화학공학소재연구정보센터
Journal of Materials Science, Vol.30, No.15, 3773-3781, 1995
A Fracture Test Using Concentrically Loaded Square Plates
A fracture test is described in which square plates are supported near their corners and loaded concentrically. The maximum tensile stress occurs on the loading circle but appreciable tensile stresses exist at the mid-point of the plate edges. To minimize premature fracture here, due to edge damage in the plate, it is desirable to reduce the ratio edge stress:maximum stress in the plate. This can be achieved by moving the points of support inwards from the plate corners to the plate centre. A justification is presented for positioning the supports on a circle of diameter d(s), where d(s)/2a=0.85 and 2a is the length of the side of the plate. Loading diameters d(l) of values d(l)/2a=0.25 and d(l)/2a=0.075 are recommended. If the plates are thin conditions can be geometrically non-linear at the fracture load. In these circumstances membrane stresses develop in addition to the pure bending of the linear regime. Calculation of the relation between the load and the stresses in the plate must then be carried out, for example by the finite element method, for the specific conditions given in the test. However, this paper demonstrates that there is a useful range of conditions under which geometrical linearity persists up to the point of fracture.

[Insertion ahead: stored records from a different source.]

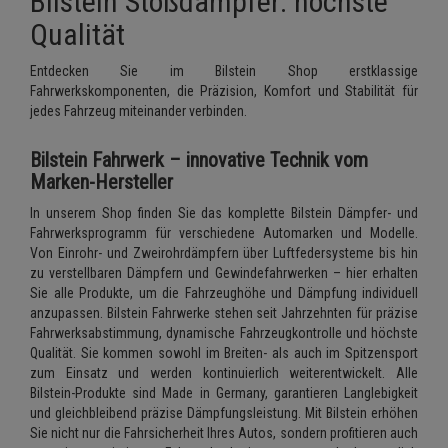
Bilstein Stoßdämpfer: höchste
Lambdasonde
Bremsbeläge
Service Kit
Verdampfer
Einspritzpumpe
Zündkondensator
Qualität
Thermoschalter
Kühler-Frostschutz
Klimaanlage
Hydraulikschläuche
Mittelschalldämpfer
Bremssattel
Stoßdämpfer
Gaszug
Zündmodul
Entdecken Sie im Bilstein Shop erstklassige
Thermostat
Starthilfekabel
Heizung
Koppelstange
Fahrwerkskomponenten, die Präzision, Komfort und Stabilität für
NOx-Sensor
Druckspeicher
Gelenkscheiben
Kontaktsatz
jedes Fahrzeug miteinander verbinden.
Wasserpumpe
Sicherheit & Notfall
Kraftstoffaufbereitung
Kardanwelle
Montageteile
Handbremsseil
Hydrostößel
Bilstein Fahrwerk – innovative Technik vom
Lenkung / Achsaufhängung
Lenkgetriebe
Marken-Hersteller
Vorschalldämpfer / Vord
Bremstrommeln
Keilriemen
In unserem Shop finden Sie das komplette Bilstein Dämpfer- und
Kühlung
Lenkhebel und Übertragu
Fahrwerksprogramm für verschiedene Automarken und Modelle.
Bremsbacken
Keilrippenriemen
Von Einrohr- und Zweirohrdämpfern über Luftfedersysteme bis hin
Motor und Getriebe
Lenkmanschetten
zu verstellbaren Dämpfern und Gewindefahrwerken – hier erhalten
Bremskraftregler
Kupplung
Sie alle Produkte, um die Fahrzeughöhe und Dämpfung individuell
Elektrik
Querlenker
anzupassen. Bilstein Fahrwerke stehen seit Jahrzehnten für präzise
Unterdruckpumpe
Geberzylinder
Fahrwerksabstimmung, dynamische Fahrzeugkontrolle und höchste
Öle und Additive
Qualität. Sie kommen sowohl im Breiten- als auch im Spitzensport
Radlager / Radnaben
zum Einsatz und werden kontinuierlich weiterentwickelt. Alle
Bremsleitung
Nehmerzylinder
Bilstein-Produkte sind Made in Germany, garantieren Langlebigkeit
Radbremszylinder
Servolenkung
und gleichbleibend präzise Dämpfungsleistung. Mit Bilstein erhöhen
Bremsschlauch
Kurbelgehäuse
Sie nicht nur die Fahrsicherheit Ihres Autos, sondern profitieren auch
Reifen / Felgen
Spurstangen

Under these circumstances it is shown that it is possible to generalize the relationship between the applied load at fracture and the plate stress distribution. This permits the fracture stress to be determined from the fracture load. The procedure fbr doing this is set out. It is also shown how, from the:fracture load of the plate, the loading geometry and the elastic constants of the material can be established if it is permissible to use the linear solution to analyse the test. It is felt that this procedure might be helpful where there is no access to either finite element packages or to finite element expertise. The finite element packages used in the work now described in this paper are ABAQUS and LUSAS.